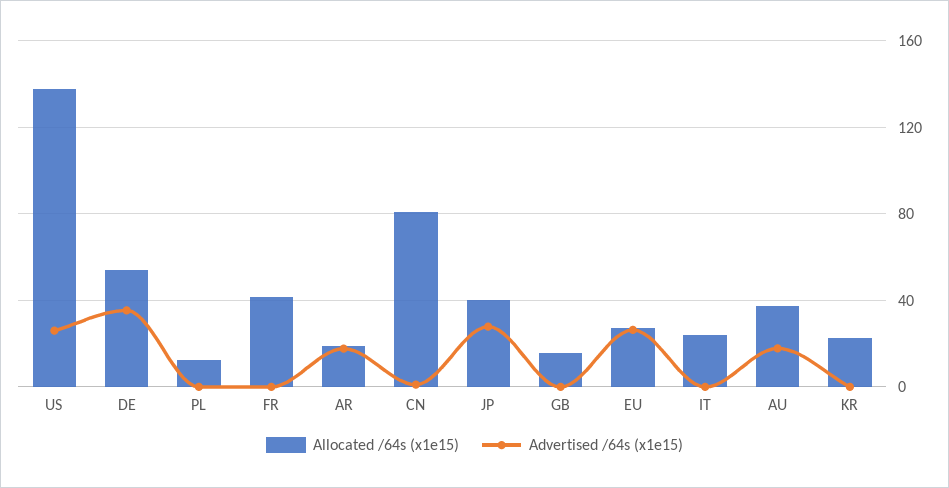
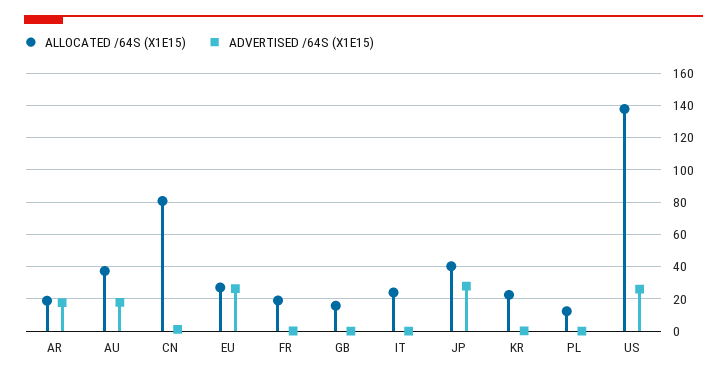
  {
    "Allocated /64s (x1e15)": {
      "US": 140,
-     "DE": 55,
      "PL": 10,
-     "FR": 40,
+     "FR": 20,
      "AR": 20,
      "CN": 80,
      "JP": 40,
      "GB": 15,
      "EU": 25,
      "IT": 25,
      "AU": 35,
      "KR": 25
    },
    "Advertised /64s (x1e15)": {
      "US": 25,
-     "DE": 35,
      "PL": 0,
      "FR": 0,
      "AR": 20,
      "CN": 0,
      "JP": 30,
      "GB": 0,
      "EU": 25,
      "IT": 0,
      "AU": 20,
      "KR": 0
    }
  }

□ □ □ □ □

Transcribe the listing exactly, skipping pictures.

▶ Reply to the task
  {
    "Allocated /64s (x1e15)": {
      "US": 140,
-     "DE": 55,
      "PL": 10,
-     "FR": 40,
+     "FR": 20,
      "AR": 20,
      "CN": 80,
      "JP": 40,
      "GB": 15,
      "EU": 25,
      "IT": 25,
      "AU": 35,
      "KR": 25
    },
    "Advertised /64s (x1e15)": {
      "US": 25,
-     "DE": 35,
      "PL": 0,
      "FR": 0,
      "AR": 20,
      "CN": 0,
      "JP": 30,
      "GB": 0,
      "EU": 25,
      "IT": 0,
      "AU": 20,
      "KR": 0
    }
  }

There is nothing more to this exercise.